● Assigned task
Could you continue the passage on hypertrophy training versus Central Nervous System training, picking up after its final sentence?

● Text for analysis
* * * *
If you look at those two entirely different training cultures, obviously they have one thing in common, they both train. However, one is predominantly focused on developing the Central Nervous System (CNS), while the other is predominantly focused on developing the muscle and making it as big as possible.
For hypertrophy, it’s desirable to make the sets last longer. This aims to tear the muscle fibres as much as possible, and is then followed by adequate amounts of nutrition to help the muscle repair and make it grow. Essentially you’re getting stronger through increasing the actual size of the muscle.
When it comes to CNS training, which is most common for power lifters and strength athletes, what you’re actually doing is making the nervous system more efficient and more effective. Here’s an analogy that I like to give; everyone reading this article has the capacity within his or her muscular and skeletal system to lift a car, yet (for most) the Central Nervous System will not allow it. The CNS communicates with the muscular system and says, “You’re only going to recruit this much muscle at this given time”.
However, when we encounter a threatening or dangerous situation, our Central Nervous System can override our perceived strength or muscular capacity, allowing us strength and ability beyond what we originally thought possible. You might have heard stories of when a small child becomes trapped underneath a car and an everyday, ordinary man is able to override his muscular capacity, lift the car and rescue the child.
* * * *
● Dataset excerpts

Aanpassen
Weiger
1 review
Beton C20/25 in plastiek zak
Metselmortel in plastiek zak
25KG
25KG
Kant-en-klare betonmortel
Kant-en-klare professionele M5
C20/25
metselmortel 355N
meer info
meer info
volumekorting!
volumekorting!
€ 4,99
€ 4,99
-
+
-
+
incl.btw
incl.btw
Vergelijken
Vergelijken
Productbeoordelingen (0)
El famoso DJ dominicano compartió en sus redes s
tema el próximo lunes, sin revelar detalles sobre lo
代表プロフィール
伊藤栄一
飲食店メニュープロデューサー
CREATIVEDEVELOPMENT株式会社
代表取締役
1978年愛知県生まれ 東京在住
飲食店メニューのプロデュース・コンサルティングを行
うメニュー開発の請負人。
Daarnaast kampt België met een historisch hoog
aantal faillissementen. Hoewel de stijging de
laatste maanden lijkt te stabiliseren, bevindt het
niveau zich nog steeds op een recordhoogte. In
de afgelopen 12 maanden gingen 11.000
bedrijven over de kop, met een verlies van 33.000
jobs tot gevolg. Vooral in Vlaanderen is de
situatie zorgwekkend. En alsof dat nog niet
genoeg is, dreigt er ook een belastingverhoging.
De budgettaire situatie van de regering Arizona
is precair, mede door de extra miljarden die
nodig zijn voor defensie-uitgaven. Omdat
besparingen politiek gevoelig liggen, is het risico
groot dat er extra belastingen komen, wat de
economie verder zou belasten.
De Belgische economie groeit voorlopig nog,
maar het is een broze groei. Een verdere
* * * *
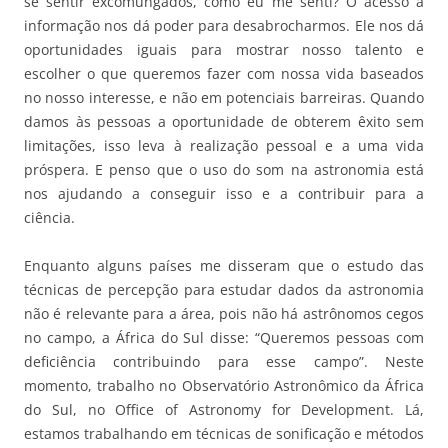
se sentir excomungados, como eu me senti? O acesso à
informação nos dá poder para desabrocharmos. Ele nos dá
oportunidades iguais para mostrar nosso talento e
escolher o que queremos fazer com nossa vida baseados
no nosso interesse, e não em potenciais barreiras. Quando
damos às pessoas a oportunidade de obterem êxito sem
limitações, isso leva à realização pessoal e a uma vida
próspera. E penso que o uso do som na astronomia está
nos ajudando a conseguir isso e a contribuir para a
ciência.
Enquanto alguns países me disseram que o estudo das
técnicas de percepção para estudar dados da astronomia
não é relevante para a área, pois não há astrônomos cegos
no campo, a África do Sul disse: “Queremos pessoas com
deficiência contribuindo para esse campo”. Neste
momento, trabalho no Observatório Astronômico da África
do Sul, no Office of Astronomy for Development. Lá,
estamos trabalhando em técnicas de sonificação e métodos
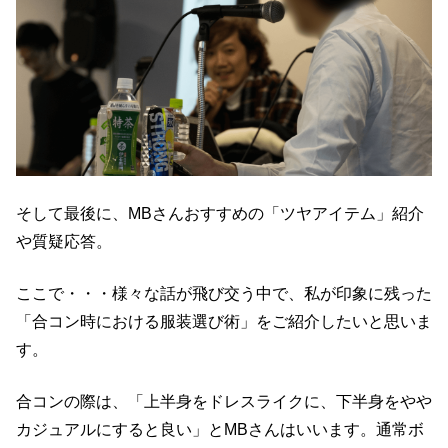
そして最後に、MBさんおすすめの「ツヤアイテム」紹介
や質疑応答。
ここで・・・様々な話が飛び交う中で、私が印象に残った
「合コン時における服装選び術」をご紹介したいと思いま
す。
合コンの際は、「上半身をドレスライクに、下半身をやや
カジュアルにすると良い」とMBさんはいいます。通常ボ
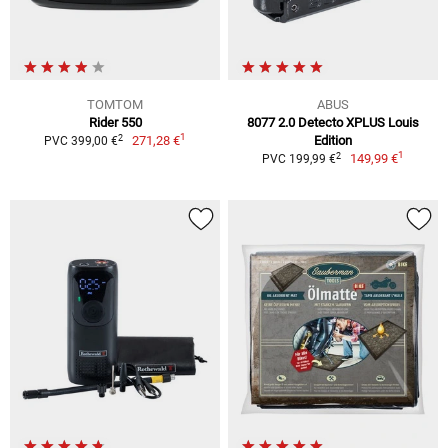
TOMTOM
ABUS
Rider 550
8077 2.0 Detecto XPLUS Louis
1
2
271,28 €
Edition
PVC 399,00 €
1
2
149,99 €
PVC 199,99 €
* * * *
● Answer space
Now, with that said, when we do things like this, it does induce harm or injury to the body. It can tear ligaments, rip tendons and even break bones. Ultimately, it will cause damage to the body.
But why is this? And how are we able to achieve such strength, but only intermittently? It was Charlie Francis who said that the nervous system takes six times longer to recover than the muscles. So, while the bodybuilder is focused on hypertrophy, they can take that set to the absolute limit, without necessarily overtraining, but rather just fatigue the muscle. When we take a one rep max to the limit, and we keep pushing and pushing, it’s too much for our nervous system. Essentially we will ‘blow it out’. A consequence of this is a very sharp decline in performance.
To test this, go to the gym and train your one-rep max on a deadlift. The next day and the day after that, again train your one-rep max on a deadlift. Maybe on the second day, you will lift more. But on the third day, you’re definitely going to notice a plummet in your performance, because if it’s a true one-rep max it will be too taxing for the nervous system to recover from. The nervous system needs time.
The strength of your Central Nervous System is not going to be built in one day. From a biochemical point of view our muscles, cells and bones need time to develop. Our bodies recreate and redesign our muscles every 90 days, (I believe) our connective tissues every 200 days and bones, it takes up to two years.
In conclusion, in comparison to our Central Nervous System, the muscles in our body can deal with a lot more stress. Strength training, or training for your one rep max is really more around creating a neural connection to the muscle that you already have, whereas training for hypertrophy is about making the muscle bigger.